The obtained MWG SERS sensors were tested by filling it with ethanol and measuring the Raman signal. The SERS signal was measured by coupling a short 10 mm trunk of MWGs with a microspectrometer through a 5×/0.12 n.a. objective lens in a backscattering configuration. Raman signal was measured with a 785 nm laser excitation wavelength, 30 mW of laser power, and a 10 s integration time. The signal is shown in
Figure 5. The SERS signal is much stronger than the background of soft glass that is not removed on the graph and shown separately by the red line.
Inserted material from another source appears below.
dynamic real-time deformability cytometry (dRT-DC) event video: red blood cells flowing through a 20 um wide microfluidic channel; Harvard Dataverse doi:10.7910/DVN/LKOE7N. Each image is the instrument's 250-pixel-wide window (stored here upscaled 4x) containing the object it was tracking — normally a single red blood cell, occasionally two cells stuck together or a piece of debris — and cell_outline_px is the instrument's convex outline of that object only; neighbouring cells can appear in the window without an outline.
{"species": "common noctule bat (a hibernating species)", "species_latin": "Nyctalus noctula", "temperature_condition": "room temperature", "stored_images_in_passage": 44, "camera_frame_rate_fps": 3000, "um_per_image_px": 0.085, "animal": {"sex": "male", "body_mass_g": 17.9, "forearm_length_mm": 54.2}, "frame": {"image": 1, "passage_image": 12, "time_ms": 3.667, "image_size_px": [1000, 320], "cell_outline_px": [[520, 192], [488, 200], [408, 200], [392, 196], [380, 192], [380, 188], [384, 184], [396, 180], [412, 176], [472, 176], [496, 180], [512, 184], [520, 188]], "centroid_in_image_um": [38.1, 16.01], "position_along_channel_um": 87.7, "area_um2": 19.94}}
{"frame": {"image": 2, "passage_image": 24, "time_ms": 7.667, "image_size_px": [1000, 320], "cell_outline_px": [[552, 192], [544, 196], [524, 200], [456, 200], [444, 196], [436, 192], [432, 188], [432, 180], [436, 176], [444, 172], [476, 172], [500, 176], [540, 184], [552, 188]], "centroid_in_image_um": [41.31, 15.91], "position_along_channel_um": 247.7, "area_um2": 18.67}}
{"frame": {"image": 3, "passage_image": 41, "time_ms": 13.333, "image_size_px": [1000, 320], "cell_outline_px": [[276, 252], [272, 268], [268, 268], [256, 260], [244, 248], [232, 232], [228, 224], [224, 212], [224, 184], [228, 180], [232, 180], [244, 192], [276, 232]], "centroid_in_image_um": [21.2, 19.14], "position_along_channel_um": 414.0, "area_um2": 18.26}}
The sensing ability of the constructed MWG SERS sensors was tested with a 1 mM Rhodamine B water solution. The results are shown in
Figure 5. For reference, the same solution was measured by directly mixing it 1:1 with the freshly made gold nanostar suspension. The SERS measurements of the Rhodamine B suspension was made using a 50×/0.5 n.a. objective lens, laser excitation with a wavelength of 785 nm, 3 mW of laser power, and a 10 s signal integration time and shown in
Figure 6 as a reference spectrum. The SERS signal of Rhodamine B inside the HC PCF was measured by coupling it with spectrometer through a 5× objective lens using a 785 nm laser wavelength, 3 mW of power, and 60 s of integration time. The signal intensities corrected to integration time are comparable in this case; however, intensities of individual Raman lines are different due to different attenuation of the signal by the fiber bandgap’s structure. Nevertheless, the Rhodamine B spectrum is detectable, all the lines can be identified, and the spectrum itself can be found in the reference spectra database. It is worth noting that the suspension of unstabilized gold nanostars rapidly degrades in only a few hours, as it is thermodynamically unstable and susceptible to Ostwald ripening and aggregation processing, rapidly losing SERS sensitivity. SERS measurements inside the MWG were made with delays varying from 1 day to a month, and measured signals were similar, so the stars in the polymer layer of the sensor are shown to become thermodynamically stable.